TASK DESCRIPTION> In the article on the Afghan peace talks, can you copy the stretch from "Afghanistan's President Ashraf" through "talks in Oslo.", swapping "suspicion" for "distrust"?

[[ SUPPLIED TEXT open ]]

Afghanistan's President Ashraf Ghani’s high-risk, high-rewards gamble in reaching out to Pakistan in return for Pakistan delivering the Afghan Taliban to the negotiating table seems to have paid off – for now.
After months of intense shuttle diplomacy between the two countries, and a stern warning from Pakistan to the Afghan Taliban on its soil, the insurgent group finally agreed to formally sit across the table from the Afghan government this week in Murree, a resort town close to Islamabad.
Ghani had faced intense criticism for being too trusting of Pakistan. Many in his country, including some members of the Afghan parliament, look at Pakistan with suspicion.
“Pakistan has [its] own interest. They are the ones who were supporting Taliban,” said Shukria Barakzai, a female member of the Afghan parliament who had met with the Taliban during an earlier informal round of talks in Oslo.
However, Ghani’s political bet in ending what he called “an undeclared war” between Pakistan and Afghanistan was not the only factor that convinced one of the world’s richest and toughest insurgent groups to consider giving up war.

[[ SUPPLIED TEXT closed ]]
[[ INFORMATION SUPPLIED open ]]

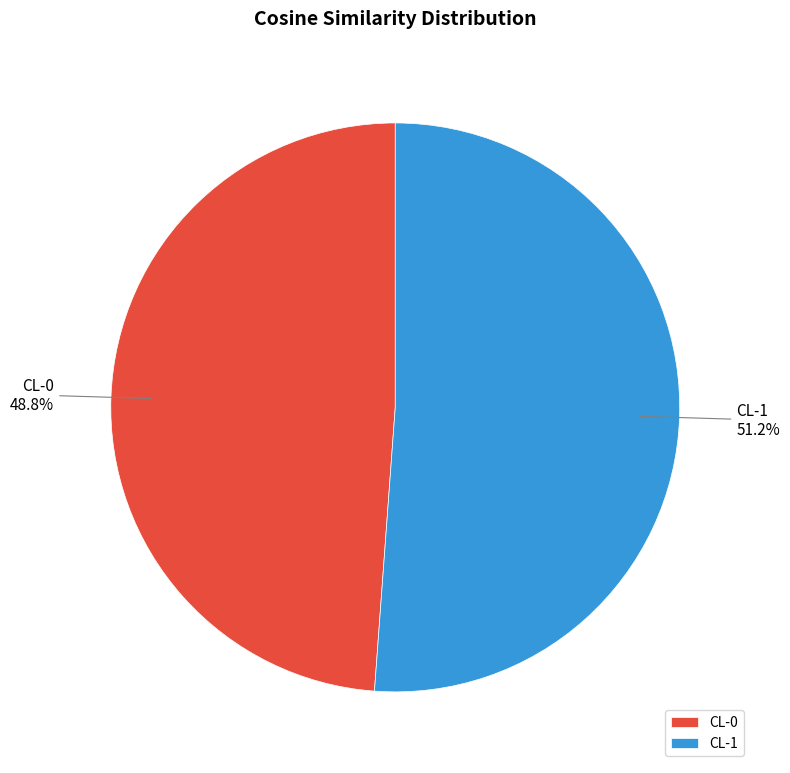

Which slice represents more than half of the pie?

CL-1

[[ INFORMATION SUPPLIED closed ]]
[[ INFORMATION SUPPLIED open ]]

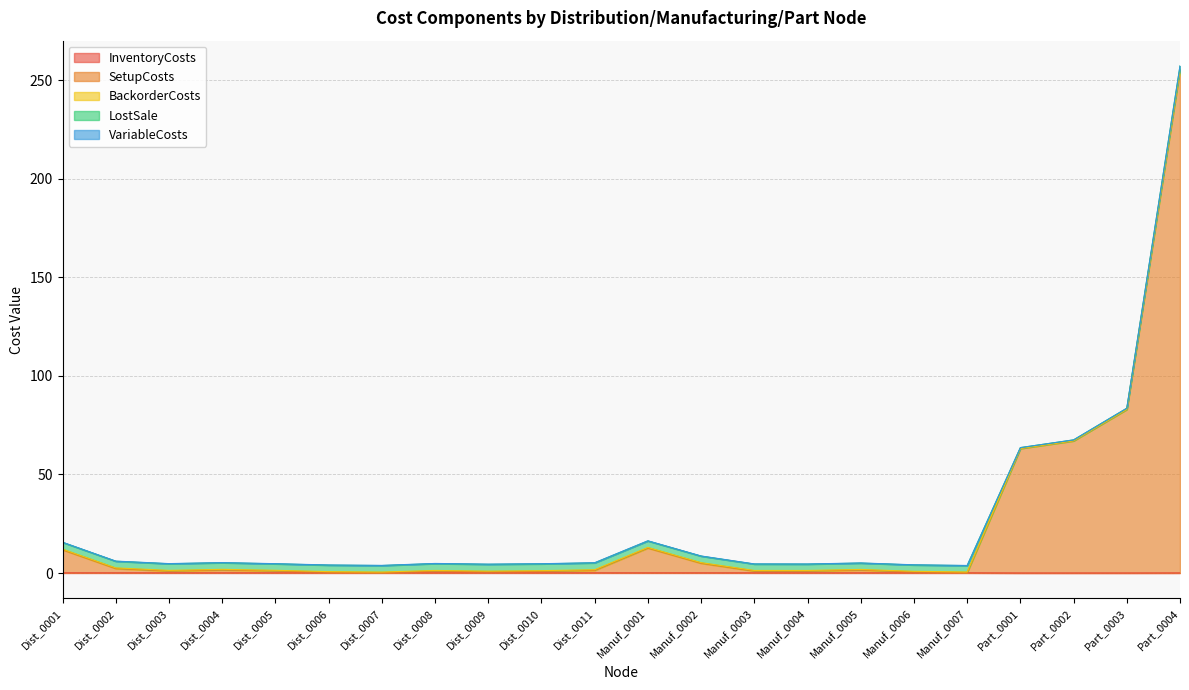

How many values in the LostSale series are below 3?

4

[[ INFORMATION SUPPLIED closed ]]

ANSWER TO THE PROBLEM>
Afghanistan's President Ashraf Ghani’s high-risk, high-rewards gamble in reaching out to Pakistan in return for Pakistan delivering the Afghan Taliban to the negotiating table seems to have paid off – for now.
After months of intense shuttle diplomacy between the two countries, and a stern warning from Pakistan to the Afghan Taliban on its soil, the insurgent group finally agreed to formally sit across the table from the Afghan government this week in Murree, a resort town close to Islamabad.
Ghani had faced intense criticism for being too trusting of Pakistan. Many in his country, including some members of the Afghan parliament, look at Pakistan with distrust.
“Pakistan has [its] own interest. They are the ones who were supporting Taliban,” said Shukria Barakzai, a female member of the Afghan parliament who had met with the Taliban during an earlier informal round of talks in Oslo.